The concept of crypto-segmentation, however, is based on a far more nuanced approach to protecting data, defining different data classes for each data type and protecting each class with its own encryption strategies, algorithm and encryption key.
In addition to creating multiple data classifications, regular rotation of the encryption keys used for each class will also hugely limit a criminal’s time with any data set. If keys are being rotated every hour, for example, anyone capturing the data has minutes, not months, to work on a data set. That means minutes to understand the data; to determine which data packets belong to which data classification, group the data sets together to create a sample; identify the encryption strategies used for each data class and then reverse engineer the keys. Plus, with very small sample sizes in each data class, it becomes incredibly difficult to crack the keys being used.
Incorporating new standards
The next generation of post-quantum encryption strategies are being developed. But this is a challenge that will never disappear – especially for security agencies that are required to retain data for decades. With the phenomenal growth in computer power, tomorrow’s groundbreaking algorithm will be easy to break in five, ten, or twenty years’ time – however smart the algorithm is, no organisation can risk reliance on one encryption key.
Bulk encryption is inherently flawed, which means organisations must maximise the value of an array of standard encryption algorithms.
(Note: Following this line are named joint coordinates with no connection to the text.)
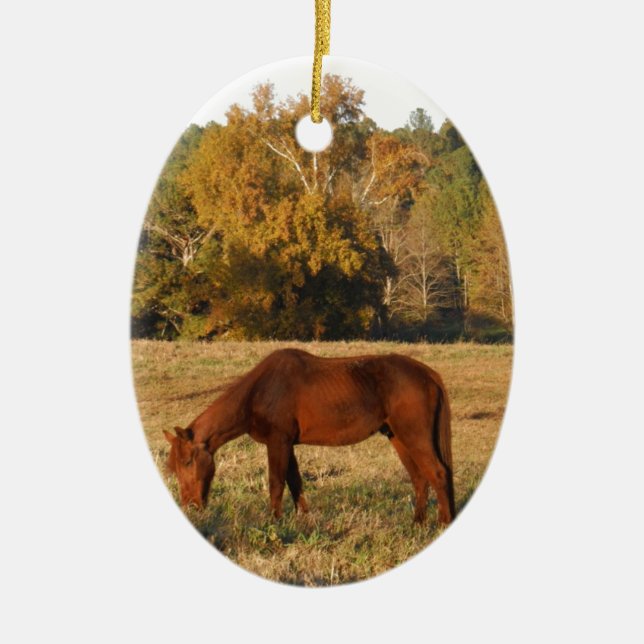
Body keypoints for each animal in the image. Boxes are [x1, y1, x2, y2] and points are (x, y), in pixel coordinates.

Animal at [163, 348, 456, 525]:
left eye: (187, 462)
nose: (191, 506)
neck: (260, 391)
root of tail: (427, 373)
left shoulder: (278, 442)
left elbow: (276, 482)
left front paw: (274, 522)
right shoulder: (287, 444)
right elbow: (295, 481)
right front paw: (302, 518)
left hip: (414, 436)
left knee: (437, 474)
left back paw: (442, 522)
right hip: (398, 437)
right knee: (420, 478)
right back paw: (418, 523)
Using crypto-segmentation and key rotation is an important step, significantly increasing protection against the quantum threat even with current encryption algorithms. As and when new post-quantum encryption standards are introduced, they can be incorporated into this model to maximise the organisation’s protection.
Encryption strategies need updating now
This threat is not in the future; it is happening today. ‘Harvest now, decrypt later’ breaches are occurring right now. Quantum compute services in the cloud offer criminals the chance to buy a slice of quantum power. Algorithms will continue to evolve and improve; criminals will continue to gain access to ever more powerful computers. By creating multiple data classes and using regular key rotation, not only is the limited data set harder to decrypt, but it is also likely to offer far less value; value is outweighed by the enormous cost of quantum compute power.